____ Data listing

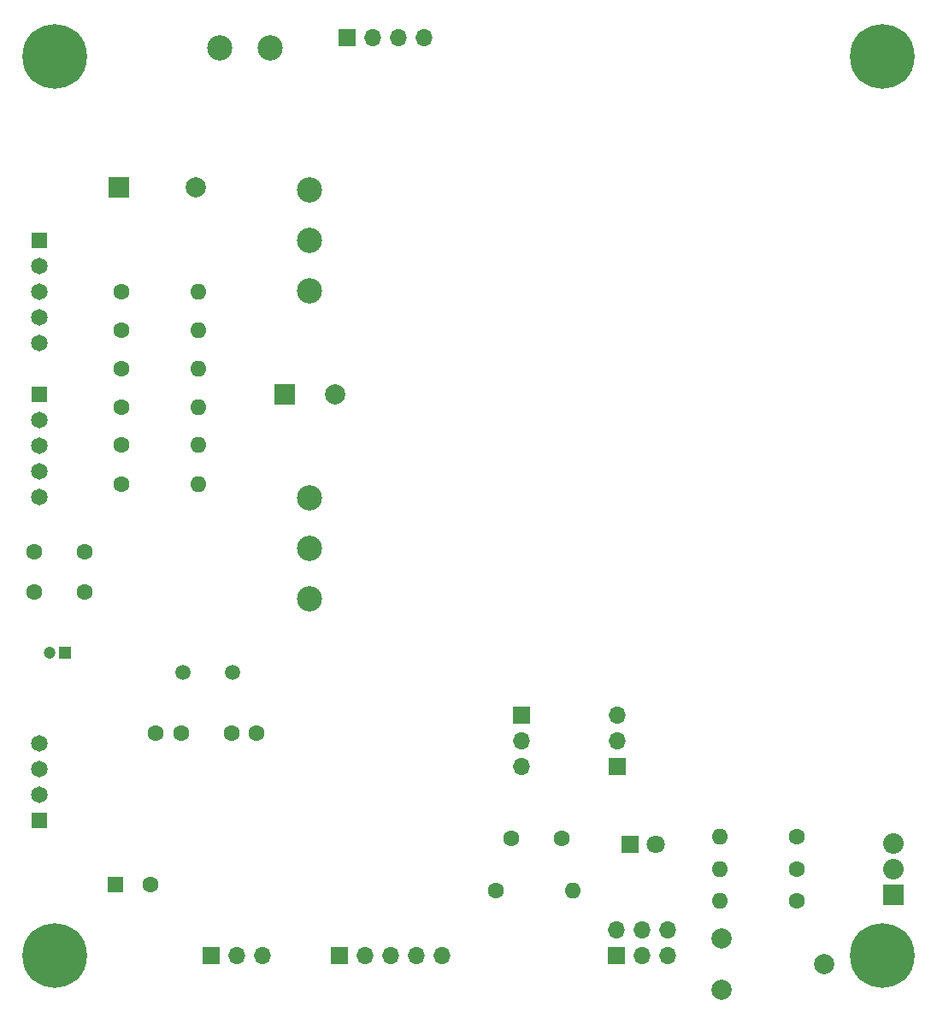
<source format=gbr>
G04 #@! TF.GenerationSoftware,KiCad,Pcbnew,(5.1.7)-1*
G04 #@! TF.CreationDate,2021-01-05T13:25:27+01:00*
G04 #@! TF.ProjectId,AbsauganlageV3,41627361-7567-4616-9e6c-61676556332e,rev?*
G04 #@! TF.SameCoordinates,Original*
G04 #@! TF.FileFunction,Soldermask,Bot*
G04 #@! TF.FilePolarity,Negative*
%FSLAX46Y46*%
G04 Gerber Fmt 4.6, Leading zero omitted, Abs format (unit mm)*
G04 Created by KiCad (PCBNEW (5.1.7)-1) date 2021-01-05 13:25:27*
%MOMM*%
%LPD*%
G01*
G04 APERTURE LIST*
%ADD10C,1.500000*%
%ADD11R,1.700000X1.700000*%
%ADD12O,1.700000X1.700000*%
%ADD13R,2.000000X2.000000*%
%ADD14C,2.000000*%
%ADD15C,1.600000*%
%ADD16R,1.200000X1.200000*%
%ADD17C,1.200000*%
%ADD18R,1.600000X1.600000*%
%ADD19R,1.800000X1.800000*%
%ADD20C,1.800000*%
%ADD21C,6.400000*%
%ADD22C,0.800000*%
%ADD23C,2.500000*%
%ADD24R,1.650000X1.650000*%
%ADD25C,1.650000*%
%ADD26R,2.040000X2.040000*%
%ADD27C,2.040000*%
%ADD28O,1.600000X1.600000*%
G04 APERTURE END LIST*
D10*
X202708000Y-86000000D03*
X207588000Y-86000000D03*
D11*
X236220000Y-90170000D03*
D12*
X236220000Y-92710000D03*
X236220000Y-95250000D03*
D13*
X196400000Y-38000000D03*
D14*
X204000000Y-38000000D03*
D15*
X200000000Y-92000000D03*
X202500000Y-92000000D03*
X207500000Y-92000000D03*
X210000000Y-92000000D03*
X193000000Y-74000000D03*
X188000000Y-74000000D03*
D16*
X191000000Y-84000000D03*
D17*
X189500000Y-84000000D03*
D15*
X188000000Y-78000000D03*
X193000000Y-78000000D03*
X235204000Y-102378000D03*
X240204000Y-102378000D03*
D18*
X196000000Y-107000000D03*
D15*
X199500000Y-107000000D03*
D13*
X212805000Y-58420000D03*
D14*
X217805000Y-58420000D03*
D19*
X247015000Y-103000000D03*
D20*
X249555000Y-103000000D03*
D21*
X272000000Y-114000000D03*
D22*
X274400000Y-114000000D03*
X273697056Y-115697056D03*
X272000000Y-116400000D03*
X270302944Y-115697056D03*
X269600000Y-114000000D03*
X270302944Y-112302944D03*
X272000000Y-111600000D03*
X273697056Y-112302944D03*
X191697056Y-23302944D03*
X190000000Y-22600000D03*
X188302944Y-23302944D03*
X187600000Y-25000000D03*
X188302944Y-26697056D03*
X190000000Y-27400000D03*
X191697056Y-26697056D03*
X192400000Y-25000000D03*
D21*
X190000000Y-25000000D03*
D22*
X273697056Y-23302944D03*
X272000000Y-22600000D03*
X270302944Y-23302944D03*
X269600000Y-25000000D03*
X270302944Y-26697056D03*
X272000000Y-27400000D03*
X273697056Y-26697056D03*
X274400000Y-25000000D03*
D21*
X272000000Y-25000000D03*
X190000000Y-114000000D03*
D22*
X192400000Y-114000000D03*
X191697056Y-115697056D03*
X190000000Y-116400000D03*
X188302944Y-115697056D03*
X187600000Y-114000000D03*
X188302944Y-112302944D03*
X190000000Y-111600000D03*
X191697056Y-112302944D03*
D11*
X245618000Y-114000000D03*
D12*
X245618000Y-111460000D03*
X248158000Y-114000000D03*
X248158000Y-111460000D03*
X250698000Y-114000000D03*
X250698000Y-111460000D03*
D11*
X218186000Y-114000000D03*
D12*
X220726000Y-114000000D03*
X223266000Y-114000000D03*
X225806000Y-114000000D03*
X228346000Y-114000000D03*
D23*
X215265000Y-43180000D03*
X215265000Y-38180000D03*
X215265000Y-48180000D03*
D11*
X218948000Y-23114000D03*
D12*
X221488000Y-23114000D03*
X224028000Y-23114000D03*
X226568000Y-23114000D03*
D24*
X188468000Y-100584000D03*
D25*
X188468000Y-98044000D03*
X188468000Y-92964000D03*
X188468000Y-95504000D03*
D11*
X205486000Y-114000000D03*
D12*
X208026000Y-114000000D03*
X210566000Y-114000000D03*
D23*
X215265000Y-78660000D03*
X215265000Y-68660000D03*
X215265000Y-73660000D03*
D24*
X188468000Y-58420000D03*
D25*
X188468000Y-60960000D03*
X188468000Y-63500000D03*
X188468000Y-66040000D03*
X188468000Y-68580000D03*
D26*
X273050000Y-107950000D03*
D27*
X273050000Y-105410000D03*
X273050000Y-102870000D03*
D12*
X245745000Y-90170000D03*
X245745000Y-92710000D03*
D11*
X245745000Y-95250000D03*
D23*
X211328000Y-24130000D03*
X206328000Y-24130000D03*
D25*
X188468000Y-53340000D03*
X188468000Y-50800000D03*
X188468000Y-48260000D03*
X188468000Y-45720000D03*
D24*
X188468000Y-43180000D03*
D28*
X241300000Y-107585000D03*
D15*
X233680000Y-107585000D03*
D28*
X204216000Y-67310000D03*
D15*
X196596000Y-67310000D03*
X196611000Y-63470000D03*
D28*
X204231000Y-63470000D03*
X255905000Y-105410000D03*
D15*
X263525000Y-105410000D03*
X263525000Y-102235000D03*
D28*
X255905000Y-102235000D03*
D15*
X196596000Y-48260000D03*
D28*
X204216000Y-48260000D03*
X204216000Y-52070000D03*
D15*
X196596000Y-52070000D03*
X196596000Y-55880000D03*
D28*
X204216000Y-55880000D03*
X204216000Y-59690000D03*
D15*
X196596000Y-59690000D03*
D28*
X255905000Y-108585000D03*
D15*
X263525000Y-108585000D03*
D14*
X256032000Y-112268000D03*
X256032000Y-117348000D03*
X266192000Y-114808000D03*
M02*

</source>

________

Problem details: Give again, please, precisely the lines that begin the records and run through the line with "G04 APERTURE LIST*" in it, keeping both end lines and dropping any pictures.

Response:
<source format=gbr>
G04 #@! TF.GenerationSoftware,KiCad,Pcbnew,(5.1.7)-1*
G04 #@! TF.CreationDate,2021-01-05T13:25:27+01:00*
G04 #@! TF.ProjectId,AbsauganlageV3,41627361-7567-4616-9e6c-61676556332e,rev?*
G04 #@! TF.SameCoordinates,Original*
G04 #@! TF.FileFunction,Soldermask,Bot*
G04 #@! TF.FilePolarity,Negative*
%FSLAX46Y46*%
G04 Gerber Fmt 4.6, Leading zero omitted, Abs format (unit mm)*
G04 Created by KiCad (PCBNEW (5.1.7)-1) date 2021-01-05 13:25:27*
%MOMM*%
%LPD*%
G01*
G04 APERTURE LIST*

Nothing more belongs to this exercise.